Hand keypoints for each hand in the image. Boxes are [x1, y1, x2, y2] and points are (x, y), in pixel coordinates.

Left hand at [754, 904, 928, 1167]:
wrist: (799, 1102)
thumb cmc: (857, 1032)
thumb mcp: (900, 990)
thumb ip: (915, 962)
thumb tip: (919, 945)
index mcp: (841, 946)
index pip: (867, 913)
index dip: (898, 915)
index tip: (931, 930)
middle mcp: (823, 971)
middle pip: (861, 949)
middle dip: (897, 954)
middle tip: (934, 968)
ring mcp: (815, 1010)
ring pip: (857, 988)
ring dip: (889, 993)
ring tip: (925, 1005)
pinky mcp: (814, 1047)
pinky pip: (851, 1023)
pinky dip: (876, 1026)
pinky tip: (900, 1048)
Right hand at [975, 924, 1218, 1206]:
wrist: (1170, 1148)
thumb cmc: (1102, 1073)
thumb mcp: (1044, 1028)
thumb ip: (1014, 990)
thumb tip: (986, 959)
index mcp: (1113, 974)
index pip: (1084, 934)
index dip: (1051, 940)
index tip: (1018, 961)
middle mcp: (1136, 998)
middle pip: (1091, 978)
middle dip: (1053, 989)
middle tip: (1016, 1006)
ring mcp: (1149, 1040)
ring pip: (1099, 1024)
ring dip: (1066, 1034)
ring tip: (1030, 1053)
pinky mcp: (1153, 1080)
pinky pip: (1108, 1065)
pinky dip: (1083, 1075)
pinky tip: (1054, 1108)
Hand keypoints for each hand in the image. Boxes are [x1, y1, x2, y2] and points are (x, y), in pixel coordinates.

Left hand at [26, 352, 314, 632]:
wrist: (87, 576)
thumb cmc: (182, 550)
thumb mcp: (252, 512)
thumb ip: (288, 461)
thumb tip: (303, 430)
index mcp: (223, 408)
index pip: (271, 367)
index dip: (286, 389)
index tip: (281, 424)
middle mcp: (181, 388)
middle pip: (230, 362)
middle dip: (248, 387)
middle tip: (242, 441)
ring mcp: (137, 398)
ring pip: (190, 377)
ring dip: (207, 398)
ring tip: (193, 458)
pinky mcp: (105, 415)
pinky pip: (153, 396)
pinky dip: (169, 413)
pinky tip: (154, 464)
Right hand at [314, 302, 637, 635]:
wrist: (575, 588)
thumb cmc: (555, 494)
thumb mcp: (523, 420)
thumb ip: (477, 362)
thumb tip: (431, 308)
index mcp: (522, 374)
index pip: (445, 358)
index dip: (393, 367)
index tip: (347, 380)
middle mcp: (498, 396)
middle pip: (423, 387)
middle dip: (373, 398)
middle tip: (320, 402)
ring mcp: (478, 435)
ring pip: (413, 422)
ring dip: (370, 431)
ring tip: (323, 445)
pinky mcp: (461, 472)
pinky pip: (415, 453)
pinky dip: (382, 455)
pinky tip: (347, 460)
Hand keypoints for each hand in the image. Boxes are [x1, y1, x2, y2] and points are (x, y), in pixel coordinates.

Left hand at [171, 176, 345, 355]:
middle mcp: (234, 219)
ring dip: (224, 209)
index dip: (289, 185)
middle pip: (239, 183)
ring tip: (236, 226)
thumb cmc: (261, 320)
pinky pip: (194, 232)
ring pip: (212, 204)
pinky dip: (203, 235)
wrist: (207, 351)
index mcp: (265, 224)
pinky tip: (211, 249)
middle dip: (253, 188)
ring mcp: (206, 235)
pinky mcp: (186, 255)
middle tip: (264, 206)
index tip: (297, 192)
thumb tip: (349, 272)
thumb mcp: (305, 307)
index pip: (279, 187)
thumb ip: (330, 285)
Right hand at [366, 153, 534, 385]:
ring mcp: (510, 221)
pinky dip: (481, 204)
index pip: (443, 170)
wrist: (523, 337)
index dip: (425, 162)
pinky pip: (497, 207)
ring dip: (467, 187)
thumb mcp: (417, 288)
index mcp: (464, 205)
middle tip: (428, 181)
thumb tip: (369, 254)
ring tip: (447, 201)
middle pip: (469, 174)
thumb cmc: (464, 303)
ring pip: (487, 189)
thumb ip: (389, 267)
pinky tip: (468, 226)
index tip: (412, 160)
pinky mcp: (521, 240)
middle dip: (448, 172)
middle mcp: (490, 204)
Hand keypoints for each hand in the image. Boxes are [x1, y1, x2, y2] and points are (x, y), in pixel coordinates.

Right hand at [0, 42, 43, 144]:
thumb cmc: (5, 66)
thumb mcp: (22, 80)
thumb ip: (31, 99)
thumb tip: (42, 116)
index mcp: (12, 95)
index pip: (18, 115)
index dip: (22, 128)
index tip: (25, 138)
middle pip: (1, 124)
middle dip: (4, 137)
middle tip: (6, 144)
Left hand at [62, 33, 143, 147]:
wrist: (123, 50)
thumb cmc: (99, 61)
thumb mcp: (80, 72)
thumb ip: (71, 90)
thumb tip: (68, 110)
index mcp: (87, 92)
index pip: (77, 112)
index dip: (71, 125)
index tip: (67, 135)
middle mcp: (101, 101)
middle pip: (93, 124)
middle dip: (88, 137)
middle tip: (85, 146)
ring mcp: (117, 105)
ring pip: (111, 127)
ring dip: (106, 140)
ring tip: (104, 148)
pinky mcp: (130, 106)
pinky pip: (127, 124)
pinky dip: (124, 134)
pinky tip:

## Try it
In the material above, find each line containing the word "Left" and copy it.

## Your solution
Left hand at [754, 904, 928, 1167]:
Left hand at [26, 352, 314, 632]:
Left hand at [171, 176, 345, 355]:
Left hand at [62, 33, 143, 147]:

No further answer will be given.